▶ WORK INSTRUCTIONS:
When you transcribe the records that follow, reproduce each line exactly as given.

▶ RECORDS FOR THE TASK:
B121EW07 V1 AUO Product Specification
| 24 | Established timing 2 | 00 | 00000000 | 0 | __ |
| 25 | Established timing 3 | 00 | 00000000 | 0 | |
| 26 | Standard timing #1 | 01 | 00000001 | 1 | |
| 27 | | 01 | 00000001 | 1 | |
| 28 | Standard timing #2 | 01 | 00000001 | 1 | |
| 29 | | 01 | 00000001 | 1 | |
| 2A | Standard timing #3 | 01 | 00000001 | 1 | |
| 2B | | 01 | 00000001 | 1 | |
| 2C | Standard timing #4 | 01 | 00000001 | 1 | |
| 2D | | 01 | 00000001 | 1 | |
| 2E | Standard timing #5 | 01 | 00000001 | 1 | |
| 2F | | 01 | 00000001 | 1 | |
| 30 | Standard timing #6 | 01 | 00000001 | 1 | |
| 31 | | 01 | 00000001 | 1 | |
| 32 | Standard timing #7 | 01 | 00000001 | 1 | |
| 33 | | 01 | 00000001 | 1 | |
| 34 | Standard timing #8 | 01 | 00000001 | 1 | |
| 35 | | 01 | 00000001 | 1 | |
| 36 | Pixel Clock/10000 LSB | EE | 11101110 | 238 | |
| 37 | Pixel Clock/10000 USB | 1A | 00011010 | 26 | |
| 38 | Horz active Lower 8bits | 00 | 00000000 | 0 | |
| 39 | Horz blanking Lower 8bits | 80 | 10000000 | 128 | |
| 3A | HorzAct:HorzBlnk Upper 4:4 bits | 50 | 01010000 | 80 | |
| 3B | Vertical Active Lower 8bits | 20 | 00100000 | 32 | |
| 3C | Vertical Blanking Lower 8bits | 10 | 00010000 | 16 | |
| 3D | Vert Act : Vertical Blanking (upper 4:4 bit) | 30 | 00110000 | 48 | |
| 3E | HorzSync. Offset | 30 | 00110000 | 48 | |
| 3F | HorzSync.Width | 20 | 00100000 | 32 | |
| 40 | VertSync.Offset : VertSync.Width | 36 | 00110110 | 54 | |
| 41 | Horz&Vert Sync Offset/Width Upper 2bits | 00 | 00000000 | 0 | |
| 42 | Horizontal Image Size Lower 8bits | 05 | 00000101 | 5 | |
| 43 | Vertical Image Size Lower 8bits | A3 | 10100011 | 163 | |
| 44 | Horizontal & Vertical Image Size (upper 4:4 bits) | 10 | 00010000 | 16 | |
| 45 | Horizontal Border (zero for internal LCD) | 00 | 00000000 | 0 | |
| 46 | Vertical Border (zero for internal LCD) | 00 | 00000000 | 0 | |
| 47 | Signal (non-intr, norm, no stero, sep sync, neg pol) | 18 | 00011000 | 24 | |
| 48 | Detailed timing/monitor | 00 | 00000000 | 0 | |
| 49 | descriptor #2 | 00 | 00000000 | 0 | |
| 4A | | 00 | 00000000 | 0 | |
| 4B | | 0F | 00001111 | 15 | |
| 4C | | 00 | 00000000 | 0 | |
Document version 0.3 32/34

▶ SOLUTION TO THIS TASK:
B121EW07 V1 AUO Product Specification
| 24 | Established timing 2 | 00 | 00000000 | 0 | __ |
| 25 | Established timing 3 | 00 | 00000000 | 0 | |
| 26 | Standard timing #1 | 01 | 00000001 | 1 | |
| 27 | | 01 | 00000001 | 1 | |
| 28 | Standard timing #2 | 01 | 00000001 | 1 | |
| 29 | | 01 | 00000001 | 1 | |
| 2A | Standard timing #3 | 01 | 00000001 | 1 | |
| 2B | | 01 | 00000001 | 1 | |
| 2C | Standard timing #4 | 01 | 00000001 | 1 | |
| 2D | | 01 | 00000001 | 1 | |
| 2E | Standard timing #5 | 01 | 00000001 | 1 | |
| 2F | | 01 | 00000001 | 1 | |
| 30 | Standard timing #6 | 01 | 00000001 | 1 | |
| 31 | | 01 | 00000001 | 1 | |
| 32 | Standard timing #7 | 01 | 00000001 | 1 | |
| 33 | | 01 | 00000001 | 1 | |
| 34 | Standard timing #8 | 01 | 00000001 | 1 | |
| 35 | | 01 | 00000001 | 1 | |
| 36 | Pixel Clock/10000 LSB | EE | 11101110 | 238 | |
| 37 | Pixel Clock/10000 USB | 1A | 00011010 | 26 | |
| 38 | Horz active Lower 8bits | 00 | 00000000 | 0 | |
| 39 | Horz blanking Lower 8bits | 80 | 10000000 | 128 | |
| 3A | HorzAct:HorzBlnk Upper 4:4 bits | 50 | 01010000 | 80 | |
| 3B | Vertical Active Lower 8bits | 20 | 00100000 | 32 | |
| 3C | Vertical Blanking Lower 8bits | 10 | 00010000 | 16 | |
| 3D | Vert Act : Vertical Blanking (upper 4:4 bit) | 30 | 00110000 | 48 | |
| 3E | HorzSync. Offset | 30 | 00110000 | 48 | |
| 3F | HorzSync.Width | 20 | 00100000 | 32 | |
| 40 | VertSync.Offset : VertSync.Width | 36 | 00110110 | 54 | |
| 41 | Horz&Vert Sync Offset/Width Upper 2bits | 00 | 00000000 | 0 | |
| 42 | Horizontal Image Size Lower 8bits | 05 | 00000101 | 5 | |
| 43 | Vertical Image Size Lower 8bits | A3 | 10100011 | 163 | |
| 44 | Horizontal & Vertical Image Size (upper 4:4 bits) | 10 | 00010000 | 16 | |
| 45 | Horizontal Border (zero for internal LCD) | 00 | 00000000 | 0 | |
| 46 | Vertical Border (zero for internal LCD) | 00 | 00000000 | 0 | |
| 47 | Signal (non-intr, norm, no stero, sep sync, neg pol) | 18 | 00011000 | 24 | |
| 48 | Detailed timing/monitor | 00 | 00000000 | 0 | |
| 49 | descriptor #2 | 00 | 00000000 | 0 | |
| 4A | | 00 | 00000000 | 0 | |
| 4B | | 0F | 00001111 | 15 | |
| 4C | | 00 | 00000000 | 0 | |
Document version 0.3 32/34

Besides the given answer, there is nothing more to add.